(Records contained in a dataset)
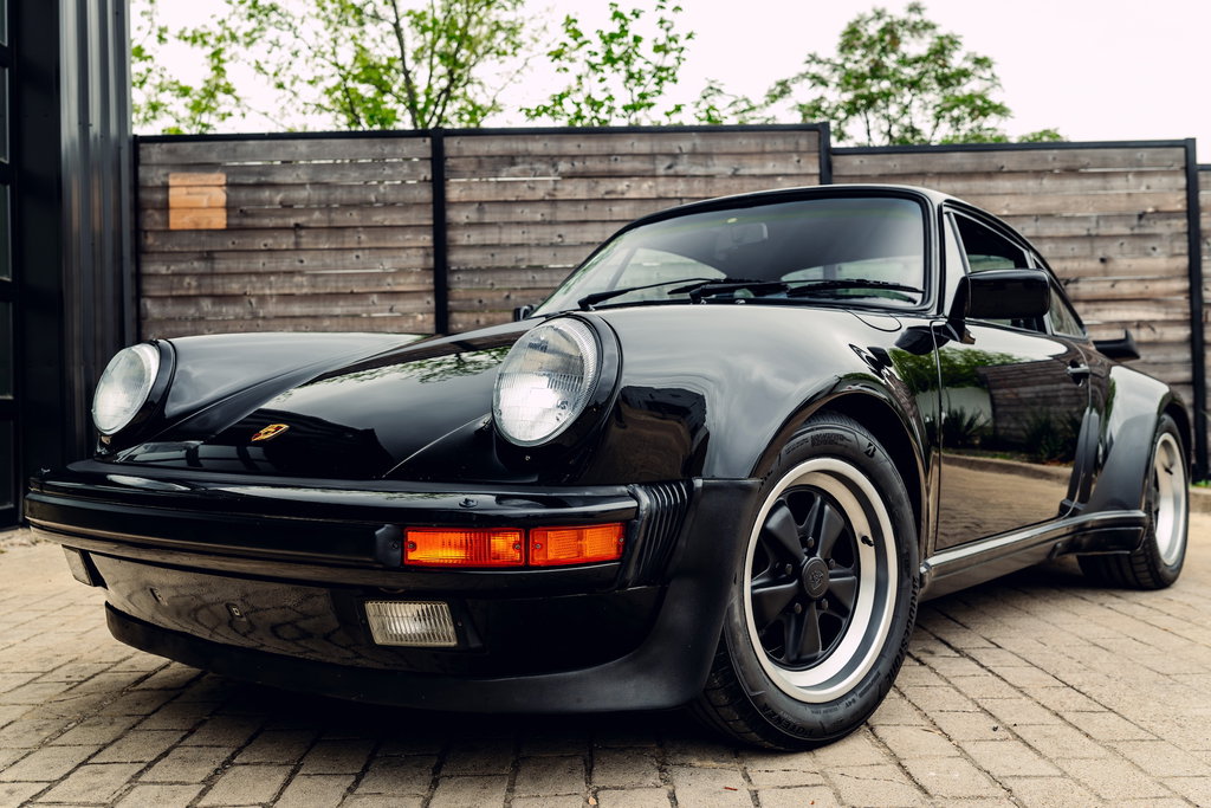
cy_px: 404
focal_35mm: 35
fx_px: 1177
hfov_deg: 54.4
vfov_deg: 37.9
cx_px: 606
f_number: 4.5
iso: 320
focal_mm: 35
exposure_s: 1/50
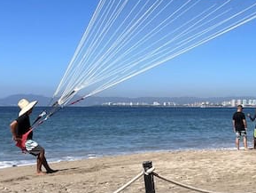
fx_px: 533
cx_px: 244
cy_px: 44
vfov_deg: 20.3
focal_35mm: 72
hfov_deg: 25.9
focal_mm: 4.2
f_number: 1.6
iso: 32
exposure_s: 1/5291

Work task: Each record above needs to be copied exactly, with images left out.

Solution for this task:
cy_px: 404
focal_35mm: 35
fx_px: 1177
hfov_deg: 54.4
vfov_deg: 37.9
cx_px: 606
f_number: 4.5
iso: 320
focal_mm: 35
exposure_s: 1/50
fx_px: 533
cx_px: 244
cy_px: 44
vfov_deg: 20.3
focal_35mm: 72
hfov_deg: 25.9
focal_mm: 4.2
f_number: 1.6
iso: 32
exposure_s: 1/5291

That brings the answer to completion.